27 gamers found this review helpful
Alpha Protocol

Mass Effect meets James Bond

This is a game I never thought would resurface, but I'm so happy has not only reappeared but is now in optimal working order! This is Mass Effect for spies: classic Mass Effect for all that that entails. The heart, the ambition, the creativity is all there even if the slightly rushed schedule can lead to some rough edges. But the main attraction is the sheer amount of interconnected roleplaying options. You can address people using different tones, from Bondlike suavity to cold professionalism. You can hack and sneak or blast and martial arts chop your way through practically every mission. Like gadgets? We've got those. Experience goes to buying yet more abilities making you feel even more like a super spy. Combat feels precise and punchy and fun. The mini-games are challenging. Movement is brisk. The only real issues here rise up that the game wasn't quite finished the first time round so as the campaign continues the seams start to show with re-used scenarios or choices making increasingly less impact. But none of that takes away from the atmosphere and the sheer fun of playing a spy just a cut above the realistic. If anything ever needed a remaster just to fill in the gaps it's this game, but the first time round it got so much right I don't even think the current industry could match the enthusiasm and style and costumer centric philosophy. Thank you Gog, from all games thank you!

61 gamers found this review helpful
Inspector Schmidt - A Bavarian Tale

A Diamond in the Rough

This is the kind of experiment I dig! It's an RPG where you actually have to ROLEPLAY instead of just bash things.
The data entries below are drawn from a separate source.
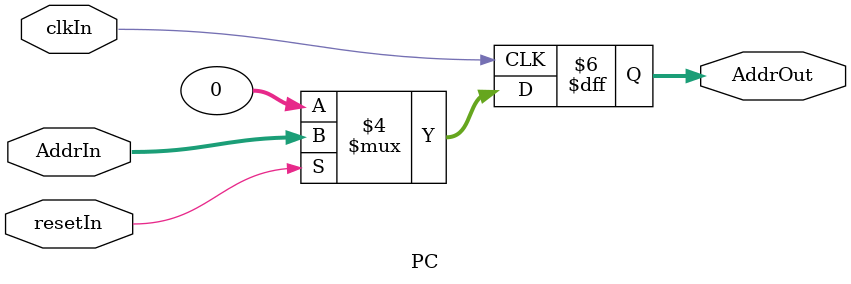
<source format=v>
module PC(clkIn,resetIn,AddrIn,AddrOut);
  input clkIn;
  input resetIn;
  input[31:0] AddrIn;
  output reg[31:0] AddrOut;

  always @(posedge clkIn) begin
    if (~resetIn) AddrOut<=0;
    else AddrOut<=AddrIn;
  end
endmodule

</source>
You are an inspector so you gain experience from detective things: eavesdropping, sneaking, spotting, doing quests to butter up the locals so you can interrogate them. There is a skill based system you can improve, but a lot of puzzles are closer to a traditional adventure: picking up the trail of logic, talking to the right people. Essentially your skills are short cut, but a welcome one in situations where there are guards patrolling. This is not the world's most 'triple A' game. Graphics are rudimentary (but charming), the game begins in German and needs to be set to English and although it is voice acted (and not badly) the dialogue seldom fits the subtitles, and some things remain untranslated. You also need to make some educated guesses as to how to use items and where. For a brief summary, consider a much more forgiving Pathologic meets Disco Elysium with a dash of Monkey Island, but all in a unique historical setting. I like a game that tries to keep it's feet on a ground and bit and mines a culture for the atmosphere and experience of really getting inside the head and life of someone you might never have supposed to before. That's what true Roleplaying is about. There's probably some hiccups given the way it looks. I'm guessing some edges are rough in addition to the shaky translation, but some far it's a hoot!